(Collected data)
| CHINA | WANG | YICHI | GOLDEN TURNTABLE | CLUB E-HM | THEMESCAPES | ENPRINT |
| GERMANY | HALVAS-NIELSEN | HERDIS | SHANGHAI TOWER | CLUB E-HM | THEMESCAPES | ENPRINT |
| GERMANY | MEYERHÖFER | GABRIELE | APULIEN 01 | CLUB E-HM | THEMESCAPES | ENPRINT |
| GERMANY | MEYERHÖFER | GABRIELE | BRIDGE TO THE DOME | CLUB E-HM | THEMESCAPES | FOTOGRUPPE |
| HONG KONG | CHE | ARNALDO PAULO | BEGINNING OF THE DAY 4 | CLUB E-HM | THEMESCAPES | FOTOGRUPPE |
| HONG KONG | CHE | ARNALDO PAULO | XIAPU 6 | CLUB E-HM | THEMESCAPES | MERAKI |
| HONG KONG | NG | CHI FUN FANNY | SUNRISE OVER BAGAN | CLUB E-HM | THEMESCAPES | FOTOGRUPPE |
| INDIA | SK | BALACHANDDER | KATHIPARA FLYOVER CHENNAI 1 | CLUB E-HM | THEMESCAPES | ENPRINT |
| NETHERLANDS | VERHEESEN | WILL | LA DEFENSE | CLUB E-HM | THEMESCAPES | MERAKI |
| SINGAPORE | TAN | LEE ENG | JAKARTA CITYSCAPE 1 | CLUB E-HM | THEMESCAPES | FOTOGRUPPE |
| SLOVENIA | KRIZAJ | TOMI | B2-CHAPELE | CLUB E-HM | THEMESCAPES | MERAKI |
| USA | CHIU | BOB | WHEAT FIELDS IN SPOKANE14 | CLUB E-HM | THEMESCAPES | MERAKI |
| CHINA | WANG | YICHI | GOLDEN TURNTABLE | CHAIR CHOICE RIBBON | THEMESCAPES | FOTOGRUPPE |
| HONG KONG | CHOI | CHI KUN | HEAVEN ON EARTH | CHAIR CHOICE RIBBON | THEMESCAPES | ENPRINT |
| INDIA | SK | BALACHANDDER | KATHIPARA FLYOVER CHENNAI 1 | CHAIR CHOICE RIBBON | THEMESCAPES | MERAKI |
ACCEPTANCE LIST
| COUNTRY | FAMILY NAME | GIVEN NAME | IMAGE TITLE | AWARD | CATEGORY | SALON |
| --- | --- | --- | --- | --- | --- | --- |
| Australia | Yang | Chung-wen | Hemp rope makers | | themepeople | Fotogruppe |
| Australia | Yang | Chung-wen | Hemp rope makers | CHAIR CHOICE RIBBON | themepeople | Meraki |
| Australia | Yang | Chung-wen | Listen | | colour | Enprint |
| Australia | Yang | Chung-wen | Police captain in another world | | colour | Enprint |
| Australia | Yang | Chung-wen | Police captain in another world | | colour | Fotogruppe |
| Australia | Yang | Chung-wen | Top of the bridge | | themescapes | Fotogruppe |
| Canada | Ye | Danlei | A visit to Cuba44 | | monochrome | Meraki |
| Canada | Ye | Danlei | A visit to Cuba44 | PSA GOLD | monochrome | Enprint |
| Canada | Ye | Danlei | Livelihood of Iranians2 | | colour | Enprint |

- **About this exercise**: Repeat the entries exactly as they appear.

- **Answer section**:
| CHINA | WANG | YICHI | GOLDEN TURNTABLE | CLUB E-HM | THEMESCAPES | ENPRINT |
| GERMANY | HALVAS-NIELSEN | HERDIS | SHANGHAI TOWER | CLUB E-HM | THEMESCAPES | ENPRINT |
| GERMANY | MEYERHÖFER | GABRIELE | APULIEN 01 | CLUB E-HM | THEMESCAPES | ENPRINT |
| GERMANY | MEYERHÖFER | GABRIELE | BRIDGE TO THE DOME | CLUB E-HM | THEMESCAPES | FOTOGRUPPE |
| HONG KONG | CHE | ARNALDO PAULO | BEGINNING OF THE DAY 4 | CLUB E-HM | THEMESCAPES | FOTOGRUPPE |
| HONG KONG | CHE | ARNALDO PAULO | XIAPU 6 | CLUB E-HM | THEMESCAPES | MERAKI |
| HONG KONG | NG | CHI FUN FANNY | SUNRISE OVER BAGAN | CLUB E-HM | THEMESCAPES | FOTOGRUPPE |
| INDIA | SK | BALACHANDDER | KATHIPARA FLYOVER CHENNAI 1 | CLUB E-HM | THEMESCAPES | ENPRINT |
| NETHERLANDS | VERHEESEN | WILL | LA DEFENSE | CLUB E-HM | THEMESCAPES | MERAKI |
| SINGAPORE | TAN | LEE ENG | JAKARTA CITYSCAPE 1 | CLUB E-HM | THEMESCAPES | FOTOGRUPPE |
| SLOVENIA | KRIZAJ | TOMI | B2-CHAPELE | CLUB E-HM | THEMESCAPES | MERAKI |
| USA | CHIU | BOB | WHEAT FIELDS IN SPOKANE14 | CLUB E-HM | THEMESCAPES | MERAKI |
| CHINA | WANG | YICHI | GOLDEN TURNTABLE | CHAIR CHOICE RIBBON | THEMESCAPES | FOTOGRUPPE |
| HONG KONG | CHOI | CHI KUN | HEAVEN ON EARTH | CHAIR CHOICE RIBBON | THEMESCAPES | ENPRINT |
| INDIA | SK | BALACHANDDER | KATHIPARA FLYOVER CHENNAI 1 | CHAIR CHOICE RIBBON | THEMESCAPES | MERAKI |
ACCEPTANCE LIST
| COUNTRY | FAMILY NAME | GIVEN NAME | IMAGE TITLE | AWARD | CATEGORY | SALON |
| --- | --- | --- | --- | --- | --- | --- |
| Australia | Yang | Chung-wen | Hemp rope makers | | themepeople | Fotogruppe |
| Australia | Yang | Chung-wen | Hemp rope makers | CHAIR CHOICE RIBBON | themepeople | Meraki |
| Australia | Yang | Chung-wen | Listen | | colour | Enprint |
| Australia | Yang | Chung-wen | Police captain in another world | | colour | Enprint |
| Australia | Yang | Chung-wen | Police captain in another world | | colour | Fotogruppe |
| Australia | Yang | Chung-wen | Top of the bridge | | themescapes | Fotogruppe |
| Canada | Ye | Danlei | A visit to Cuba44 | | monochrome | Meraki |
| Canada | Ye | Danlei | A visit to Cuba44 | PSA GOLD | monochrome | Enprint |
| Canada | Ye | Danlei | Livelihood of Iranians2 | | colour | Enprint |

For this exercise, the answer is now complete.